■ Dataset entries
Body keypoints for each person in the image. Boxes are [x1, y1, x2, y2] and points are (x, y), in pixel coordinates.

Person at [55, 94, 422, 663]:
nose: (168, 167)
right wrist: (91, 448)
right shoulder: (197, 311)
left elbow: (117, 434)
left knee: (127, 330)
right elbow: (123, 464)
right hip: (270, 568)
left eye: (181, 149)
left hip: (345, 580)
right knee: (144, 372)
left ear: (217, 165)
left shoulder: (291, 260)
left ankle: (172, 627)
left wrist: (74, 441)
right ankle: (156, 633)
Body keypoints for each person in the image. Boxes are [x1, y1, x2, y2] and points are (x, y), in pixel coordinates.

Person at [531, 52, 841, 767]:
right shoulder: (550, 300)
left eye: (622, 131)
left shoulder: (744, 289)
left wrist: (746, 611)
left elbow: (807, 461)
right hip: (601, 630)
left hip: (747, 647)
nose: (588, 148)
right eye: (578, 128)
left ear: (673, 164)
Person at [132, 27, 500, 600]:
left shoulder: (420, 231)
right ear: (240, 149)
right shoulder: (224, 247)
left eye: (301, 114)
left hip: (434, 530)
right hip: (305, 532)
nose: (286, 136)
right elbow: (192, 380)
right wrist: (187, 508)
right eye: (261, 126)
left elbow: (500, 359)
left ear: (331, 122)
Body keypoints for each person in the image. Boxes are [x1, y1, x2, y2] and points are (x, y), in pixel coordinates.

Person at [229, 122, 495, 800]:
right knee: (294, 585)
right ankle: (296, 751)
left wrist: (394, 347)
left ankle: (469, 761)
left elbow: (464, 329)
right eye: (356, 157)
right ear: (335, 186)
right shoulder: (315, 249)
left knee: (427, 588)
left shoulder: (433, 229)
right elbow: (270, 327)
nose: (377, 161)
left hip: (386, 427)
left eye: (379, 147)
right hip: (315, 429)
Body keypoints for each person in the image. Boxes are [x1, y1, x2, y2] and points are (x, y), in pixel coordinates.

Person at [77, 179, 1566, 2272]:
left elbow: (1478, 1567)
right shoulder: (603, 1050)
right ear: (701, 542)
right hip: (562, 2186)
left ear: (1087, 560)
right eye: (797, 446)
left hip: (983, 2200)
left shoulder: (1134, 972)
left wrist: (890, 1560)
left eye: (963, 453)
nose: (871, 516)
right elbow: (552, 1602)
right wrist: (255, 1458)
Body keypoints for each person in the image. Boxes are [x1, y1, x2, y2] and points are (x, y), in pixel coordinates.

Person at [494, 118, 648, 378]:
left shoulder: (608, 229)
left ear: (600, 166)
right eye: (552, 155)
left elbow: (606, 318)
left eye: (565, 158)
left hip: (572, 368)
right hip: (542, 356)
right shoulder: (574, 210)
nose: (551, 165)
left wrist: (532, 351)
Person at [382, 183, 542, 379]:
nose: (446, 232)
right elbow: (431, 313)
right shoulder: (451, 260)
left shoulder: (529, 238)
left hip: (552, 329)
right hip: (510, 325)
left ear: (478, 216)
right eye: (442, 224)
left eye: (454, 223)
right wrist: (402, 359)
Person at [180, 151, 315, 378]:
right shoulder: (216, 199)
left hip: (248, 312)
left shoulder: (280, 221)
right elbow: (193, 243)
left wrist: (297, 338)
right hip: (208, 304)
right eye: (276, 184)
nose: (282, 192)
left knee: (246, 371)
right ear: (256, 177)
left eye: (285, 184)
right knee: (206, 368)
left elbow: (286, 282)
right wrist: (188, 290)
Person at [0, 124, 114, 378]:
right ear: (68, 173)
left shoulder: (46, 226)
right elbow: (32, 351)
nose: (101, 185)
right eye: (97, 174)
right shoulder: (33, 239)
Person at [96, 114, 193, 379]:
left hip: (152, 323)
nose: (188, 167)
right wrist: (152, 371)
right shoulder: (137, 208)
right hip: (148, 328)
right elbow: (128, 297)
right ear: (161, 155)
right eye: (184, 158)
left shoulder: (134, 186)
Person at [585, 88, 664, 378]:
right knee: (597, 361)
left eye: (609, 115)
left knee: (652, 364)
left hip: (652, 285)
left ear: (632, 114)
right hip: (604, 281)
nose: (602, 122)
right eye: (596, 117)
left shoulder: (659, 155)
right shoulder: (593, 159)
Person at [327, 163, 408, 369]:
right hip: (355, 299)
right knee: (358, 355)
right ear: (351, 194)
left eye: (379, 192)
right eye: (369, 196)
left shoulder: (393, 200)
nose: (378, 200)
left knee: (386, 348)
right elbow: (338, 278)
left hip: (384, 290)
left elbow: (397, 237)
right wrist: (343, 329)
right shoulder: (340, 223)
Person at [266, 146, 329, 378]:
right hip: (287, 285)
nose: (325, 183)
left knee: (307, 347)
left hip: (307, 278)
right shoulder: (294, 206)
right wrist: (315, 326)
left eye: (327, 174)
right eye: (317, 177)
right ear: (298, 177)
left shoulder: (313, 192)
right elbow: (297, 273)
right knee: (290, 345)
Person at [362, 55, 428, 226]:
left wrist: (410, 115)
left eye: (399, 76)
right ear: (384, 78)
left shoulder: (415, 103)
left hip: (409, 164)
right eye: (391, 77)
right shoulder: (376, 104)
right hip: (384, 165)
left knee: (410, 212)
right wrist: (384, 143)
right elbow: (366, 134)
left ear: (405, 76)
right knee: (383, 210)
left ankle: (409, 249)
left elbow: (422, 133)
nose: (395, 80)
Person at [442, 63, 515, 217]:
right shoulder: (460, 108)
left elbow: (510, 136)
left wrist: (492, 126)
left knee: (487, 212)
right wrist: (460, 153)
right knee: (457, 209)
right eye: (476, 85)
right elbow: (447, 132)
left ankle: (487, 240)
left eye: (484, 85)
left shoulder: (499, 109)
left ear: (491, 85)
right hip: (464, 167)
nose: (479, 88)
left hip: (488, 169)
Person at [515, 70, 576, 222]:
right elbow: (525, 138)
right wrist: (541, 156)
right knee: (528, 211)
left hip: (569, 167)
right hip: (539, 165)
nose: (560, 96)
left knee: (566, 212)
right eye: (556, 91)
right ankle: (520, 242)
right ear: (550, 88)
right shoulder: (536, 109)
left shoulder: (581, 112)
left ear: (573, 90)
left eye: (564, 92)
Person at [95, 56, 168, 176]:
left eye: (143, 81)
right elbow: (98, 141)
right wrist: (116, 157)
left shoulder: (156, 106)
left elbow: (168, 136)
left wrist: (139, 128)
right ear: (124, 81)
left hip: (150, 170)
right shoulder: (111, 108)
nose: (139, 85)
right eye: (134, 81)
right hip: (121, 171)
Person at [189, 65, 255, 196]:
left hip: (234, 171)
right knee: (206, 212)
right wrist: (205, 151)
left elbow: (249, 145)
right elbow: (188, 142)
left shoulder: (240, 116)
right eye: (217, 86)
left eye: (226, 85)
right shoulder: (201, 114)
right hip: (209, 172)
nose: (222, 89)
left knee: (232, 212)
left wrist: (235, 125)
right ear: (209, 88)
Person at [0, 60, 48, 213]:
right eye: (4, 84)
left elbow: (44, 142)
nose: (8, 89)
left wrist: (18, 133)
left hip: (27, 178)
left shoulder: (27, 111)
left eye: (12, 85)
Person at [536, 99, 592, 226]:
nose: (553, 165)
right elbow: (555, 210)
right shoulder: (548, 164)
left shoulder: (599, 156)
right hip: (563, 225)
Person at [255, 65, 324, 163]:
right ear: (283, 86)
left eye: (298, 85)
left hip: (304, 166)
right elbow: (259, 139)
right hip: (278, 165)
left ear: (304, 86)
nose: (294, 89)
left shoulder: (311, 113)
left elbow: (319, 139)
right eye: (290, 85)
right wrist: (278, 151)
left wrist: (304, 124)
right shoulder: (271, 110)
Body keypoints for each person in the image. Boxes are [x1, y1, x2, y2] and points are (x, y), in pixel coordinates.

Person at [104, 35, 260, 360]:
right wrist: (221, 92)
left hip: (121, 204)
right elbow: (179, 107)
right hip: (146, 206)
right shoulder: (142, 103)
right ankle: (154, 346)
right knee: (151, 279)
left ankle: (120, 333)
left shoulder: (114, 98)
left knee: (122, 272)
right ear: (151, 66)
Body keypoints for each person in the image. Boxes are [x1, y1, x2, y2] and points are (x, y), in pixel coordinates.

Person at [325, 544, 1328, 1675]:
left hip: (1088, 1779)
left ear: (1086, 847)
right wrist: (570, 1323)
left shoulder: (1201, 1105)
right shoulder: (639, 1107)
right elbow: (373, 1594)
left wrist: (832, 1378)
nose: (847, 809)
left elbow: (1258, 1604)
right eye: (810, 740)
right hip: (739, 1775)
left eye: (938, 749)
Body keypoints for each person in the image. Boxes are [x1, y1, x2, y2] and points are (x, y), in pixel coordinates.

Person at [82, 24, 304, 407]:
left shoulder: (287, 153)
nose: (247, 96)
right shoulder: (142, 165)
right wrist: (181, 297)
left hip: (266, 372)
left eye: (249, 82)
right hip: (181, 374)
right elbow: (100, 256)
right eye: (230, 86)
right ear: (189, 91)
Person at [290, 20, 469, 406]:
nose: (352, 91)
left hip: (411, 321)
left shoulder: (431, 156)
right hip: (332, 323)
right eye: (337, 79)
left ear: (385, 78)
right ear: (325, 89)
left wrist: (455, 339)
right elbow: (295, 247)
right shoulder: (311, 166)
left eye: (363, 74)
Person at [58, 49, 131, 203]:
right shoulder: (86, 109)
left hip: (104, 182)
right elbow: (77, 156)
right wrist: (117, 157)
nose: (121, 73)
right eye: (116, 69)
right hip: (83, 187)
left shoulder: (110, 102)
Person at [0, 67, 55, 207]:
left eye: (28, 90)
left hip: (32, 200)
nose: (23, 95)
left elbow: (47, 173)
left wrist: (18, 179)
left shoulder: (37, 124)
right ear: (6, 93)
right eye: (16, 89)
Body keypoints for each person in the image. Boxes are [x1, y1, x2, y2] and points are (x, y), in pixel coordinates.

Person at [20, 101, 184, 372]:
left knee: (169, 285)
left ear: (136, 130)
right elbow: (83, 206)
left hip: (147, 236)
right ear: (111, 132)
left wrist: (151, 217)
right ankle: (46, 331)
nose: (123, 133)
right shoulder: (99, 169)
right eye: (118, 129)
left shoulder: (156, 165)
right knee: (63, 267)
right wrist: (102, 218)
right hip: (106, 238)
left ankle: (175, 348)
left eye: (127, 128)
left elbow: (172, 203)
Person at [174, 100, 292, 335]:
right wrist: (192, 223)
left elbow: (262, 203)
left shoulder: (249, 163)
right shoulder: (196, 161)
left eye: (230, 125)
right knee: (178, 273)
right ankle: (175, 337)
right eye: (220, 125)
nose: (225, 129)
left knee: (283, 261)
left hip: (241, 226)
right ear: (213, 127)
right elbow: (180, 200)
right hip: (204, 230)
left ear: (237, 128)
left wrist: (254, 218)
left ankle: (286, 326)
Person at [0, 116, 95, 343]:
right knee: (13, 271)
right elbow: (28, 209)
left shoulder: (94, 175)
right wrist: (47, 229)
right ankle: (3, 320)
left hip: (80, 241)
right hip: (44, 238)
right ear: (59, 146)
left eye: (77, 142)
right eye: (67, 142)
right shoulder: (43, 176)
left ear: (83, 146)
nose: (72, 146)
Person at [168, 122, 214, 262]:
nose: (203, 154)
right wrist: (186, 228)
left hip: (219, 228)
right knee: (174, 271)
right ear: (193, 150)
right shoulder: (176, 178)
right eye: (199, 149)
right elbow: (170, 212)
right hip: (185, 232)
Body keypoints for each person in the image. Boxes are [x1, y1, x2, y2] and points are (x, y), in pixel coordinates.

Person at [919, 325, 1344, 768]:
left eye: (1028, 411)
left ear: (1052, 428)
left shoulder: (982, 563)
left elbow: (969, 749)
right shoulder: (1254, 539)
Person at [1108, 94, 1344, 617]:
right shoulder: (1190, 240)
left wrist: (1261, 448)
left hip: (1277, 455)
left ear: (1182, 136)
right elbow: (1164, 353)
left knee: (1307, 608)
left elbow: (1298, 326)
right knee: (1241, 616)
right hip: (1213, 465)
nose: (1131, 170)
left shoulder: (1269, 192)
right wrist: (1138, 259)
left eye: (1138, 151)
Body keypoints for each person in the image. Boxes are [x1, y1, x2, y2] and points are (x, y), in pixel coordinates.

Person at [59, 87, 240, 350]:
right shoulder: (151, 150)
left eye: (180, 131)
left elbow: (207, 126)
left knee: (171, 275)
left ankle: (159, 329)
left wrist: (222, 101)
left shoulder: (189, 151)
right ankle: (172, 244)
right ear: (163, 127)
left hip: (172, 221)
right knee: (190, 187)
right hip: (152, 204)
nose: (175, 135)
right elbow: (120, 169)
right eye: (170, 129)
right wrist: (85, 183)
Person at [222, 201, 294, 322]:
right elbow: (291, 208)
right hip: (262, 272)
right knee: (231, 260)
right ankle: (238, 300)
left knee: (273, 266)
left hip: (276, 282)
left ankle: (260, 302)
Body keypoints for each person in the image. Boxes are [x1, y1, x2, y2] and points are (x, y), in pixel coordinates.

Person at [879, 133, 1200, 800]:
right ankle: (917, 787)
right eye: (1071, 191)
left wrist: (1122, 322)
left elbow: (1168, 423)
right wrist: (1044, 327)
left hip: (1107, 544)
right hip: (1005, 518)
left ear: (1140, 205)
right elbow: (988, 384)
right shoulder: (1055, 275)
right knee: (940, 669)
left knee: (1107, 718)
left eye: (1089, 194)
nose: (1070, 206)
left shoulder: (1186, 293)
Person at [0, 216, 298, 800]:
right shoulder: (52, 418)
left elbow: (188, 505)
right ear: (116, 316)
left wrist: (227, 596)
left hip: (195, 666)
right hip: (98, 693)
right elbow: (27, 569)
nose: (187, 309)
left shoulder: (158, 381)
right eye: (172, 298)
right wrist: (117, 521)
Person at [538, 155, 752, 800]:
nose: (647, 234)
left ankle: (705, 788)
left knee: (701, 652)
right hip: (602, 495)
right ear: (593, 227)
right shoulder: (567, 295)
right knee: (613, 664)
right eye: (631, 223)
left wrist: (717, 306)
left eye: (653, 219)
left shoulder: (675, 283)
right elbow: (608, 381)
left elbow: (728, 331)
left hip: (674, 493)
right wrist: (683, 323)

■ What is expected
A faithful copy of the lines from the line containing "nose: (647, 234)" to the end of the data should be set down, both ends included, and nothing more.

■ Output of the exercise
nose: (647, 234)
left ankle: (705, 788)
left knee: (701, 652)
right hip: (602, 495)
right ear: (593, 227)
right shoulder: (567, 295)
right knee: (613, 664)
right eye: (631, 223)
left wrist: (717, 306)
left eye: (653, 219)
left shoulder: (675, 283)
right elbow: (608, 381)
left elbow: (728, 331)
left hip: (674, 493)
right wrist: (683, 323)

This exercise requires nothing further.